Tareas del ejercicio:
#1 Copia sin cambios el fragmento sobre el libre mercado desde "Con esta narrativa, amén" hasta "empobrecida por décadas.".
#2 Según el fragmento sobre el libre mercado, ¿cómo define Leibniz la razón?
#3 Prolonga el fragmento sobre el libre mercado y la demagogia a partir de su última oración.
===== Fragmento de texto =====
Con esta narrativa, amén de las arremetidas contra los “demagogos” que prometen el edén con tal de hacerse del poder, desde todos los frentes posibles los supuestos Temístocles del capitalismo salvaje exhortaron al Euribíades ciudadano (“golpéame, pero escucha”) para intentar ganar en una Salamina saqueada y empobrecida por décadas.
Si como aseguraba el filósofo alemán Gottfried Wilhelm Leibniz (además de matemático, lógico, teólogo, jurista, bibliotecario y político), la “razón” es la “concatenación de las verdades” y su sede es la realidad, nada diferente a la “nueva amenaza” ha sucedido en las últimas cuatro décadas al amparo del encubridor concepto de “libre mercado” y la democracia de fachada que lo acompaña, un período por demás populista y también plagado de demagógicas promesas de aterrizaje al paraíso (del primer mundo en 1994 a 56 millones de pobres en 2018, pasando por el bienestar para tu familia, el cambio sin cambiar con crecimiento económico del 7 por ciento; vivir mejor para estar peor y moverse para perpetuarse, profundizando la calamitosa desigualdad en nombre de la modernidad y del progreso).
===== Datos recopilados =====
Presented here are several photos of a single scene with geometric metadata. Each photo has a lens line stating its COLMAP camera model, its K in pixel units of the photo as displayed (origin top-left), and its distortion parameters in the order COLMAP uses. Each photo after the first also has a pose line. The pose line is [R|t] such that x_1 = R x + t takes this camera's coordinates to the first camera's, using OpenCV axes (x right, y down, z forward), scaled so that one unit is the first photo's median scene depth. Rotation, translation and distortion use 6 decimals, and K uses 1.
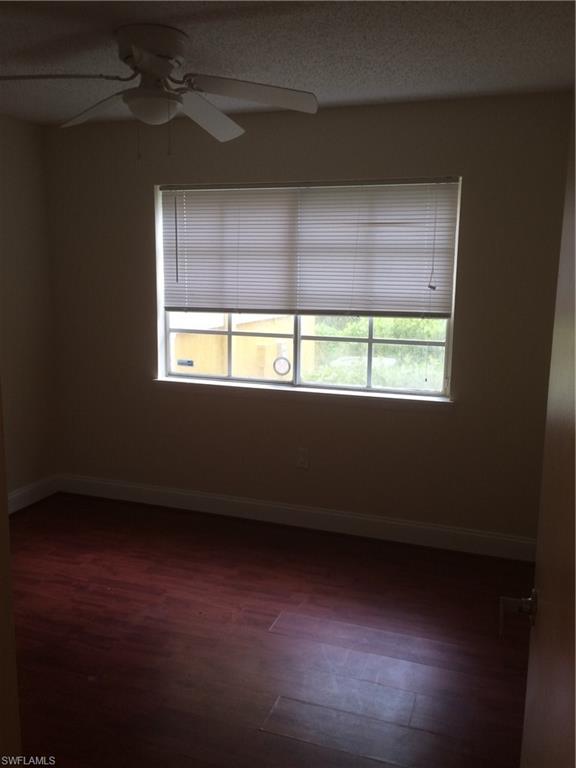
lens RADIAL K [[666.1, 0, 288.6], [0, 666.1, 381.5], [0, 0, 1]] dist [0.087454, 0.002928]
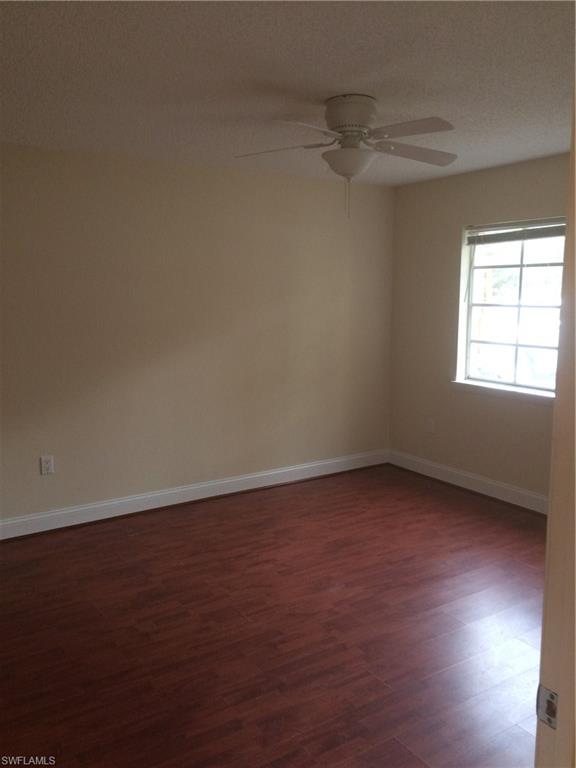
=====
Respuestas esperadas:
#1
Con esta narrativa, amén de las arremetidas contra los “demagogos” que prometen el edén con tal de hacerse del poder, desde todos los frentes posibles los supuestos Temístocles del capitalismo salvaje exhortaron al Euribíades ciudadano (“golpéame, pero escucha”) para intentar ganar en una Salamina saqueada y empobrecida por décadas.

#2 Como la concatenación de las verdades.

#3
La “razón” como esclava de los sentidos y no como señora de ellos, según derivaciones de la doctrina estoica, el “razonamiento” de los visionarios neoliberales, como el de los locos o de los niños, se confirma como sello de la pérdida de contacto con la realidad, “un aviso para los navegantes metafísicos”, e impone “un baño de sensatez para las entonaciones de la metafísica y sus desvaríos”, al decir de ciertos estudiosos.
No en balde el pensador vienés Paul Karl Feyerabend anunció el “Adiós a la Razón”, desplazada en este y muchos casos por el juego de poderes.